Agree Hitler, like many Germans and probably many others outside the USA, had no idea just how big America was and how little chance they had of any meaningful attack against the country.
 
This, pretty much. But Hitler and company needed to look back at history. When the USA came into WWI, we helped provide the punches that brought Germany to the armistice table.

Ah but remember that, for Hitler, America's role in the First World War was inconsequential. Germany had been on the brink of victory before the Jews, the Communists, and Philipp Scheidemann stabbed the German army in the back. Germany's defeat had nothing at all to do with America entering the conflict, military collapse after Hundred Days, the overheating economy, or any other one of those pesky material reasons.
 
... it'd be reason enough at that point especially as they could easily equate the same evils associated with the Japanese to the Germans

A lot of people already saw the nazis for what they were. Over the years I've discovered how many people in the US had direct family & business connections with people in Occupied Europe. The information filtering back in correspondence & talking with refugees arriving in the US and neutral nations was painting a picture as ugly as the German occupation of Belgium in the Great War. Most adults remembered that story & were prepared to believe it again. Seymour Hershs 'Patterns of Conquest' published in the spring of 1941 hit a nerve among a portion of the US population.
 

Jack Brisco

Banned
Ah but remember that, for Hitler, America's role in the First World War was inconsequential. Germany had been on the brink of victory before the Jews, the Communists, and Philipp Scheidemann stabbed the German army in the back.
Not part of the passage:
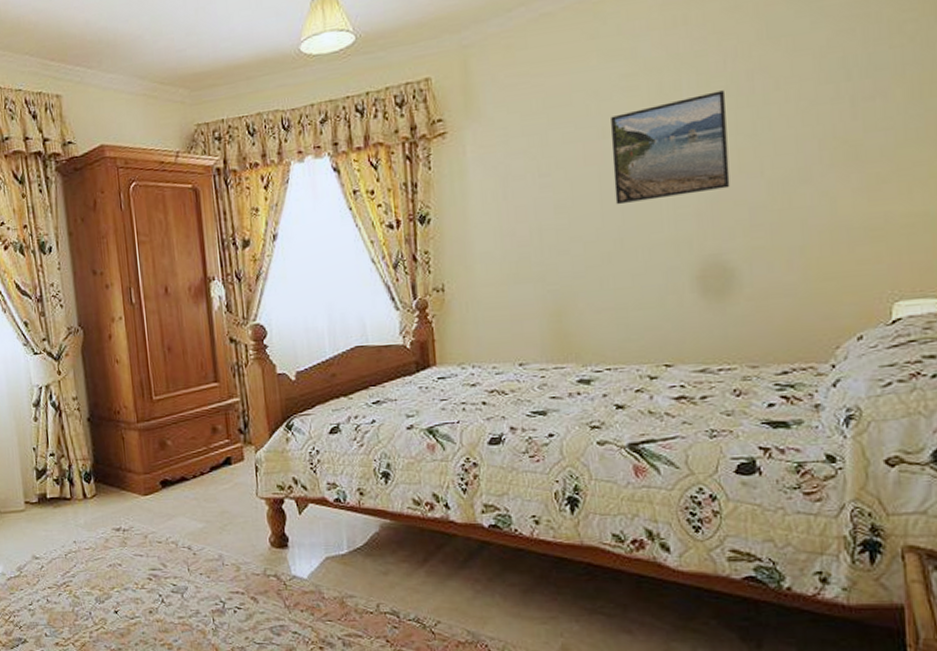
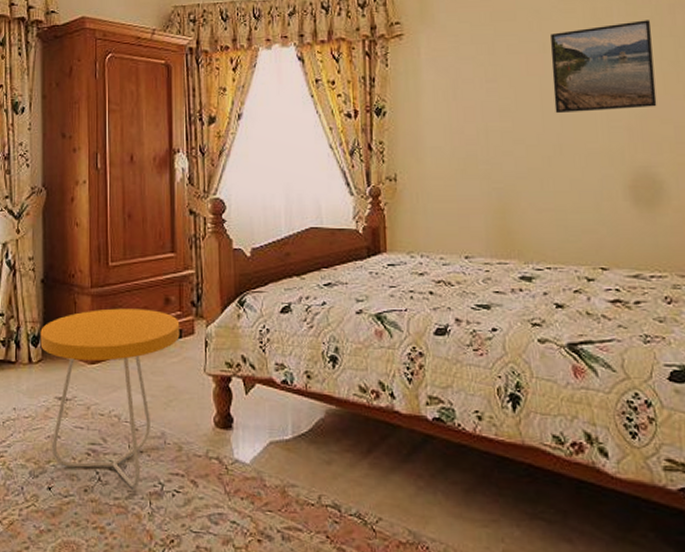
side table: none [92,439,230,607] -> present [40,308,180,488]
Germany's defeat had nothing at all to do with America entering the conflict, military collapse after Hundred Days, the overheating economy, or any other one of those pesky material reasons.


Yup, saying what they needed to do, not what they did. And just like in so many other areas, Hitler ended up screwing himself.
 
GERMANY never planned any war with either USSR or USA. Hitler on the other hand had such racial hatred for the Slaves & Jews that once he embraced AMERICA as the leader of international Jewary [After Munich] he was driven to attack America & Russia.. No wonder there were 20 attempts on his life...many were from Wehrmacht.
 
"nazis also kept collective farms"

(OT) Wow that was stupid. There is a POD there too.
Well, there was method to the madness. Collective farming made starving everyone easier (as soviets provided plenty of evidence). If collectives were dissolved, and landholding peasants merely (heavily) taxed, they'd sell surplus to Russian cities and German army, and if taxes were too high they'd just hide some grain just in case (Russians and Ukrainians had decades to learn how to hide grain from commissars... which is why collectivization was pushed so heavily, to stop kulaks from "hoarding"). That would mean little to no Slavs starving, and that'd be unacceptable to Hitler. But if you have collective farms, you can more easily confiscate everything and leave people to rot. They also ended up with less food for soldiers, but hey, why bother to get Endsieg without Lebensraum, eh?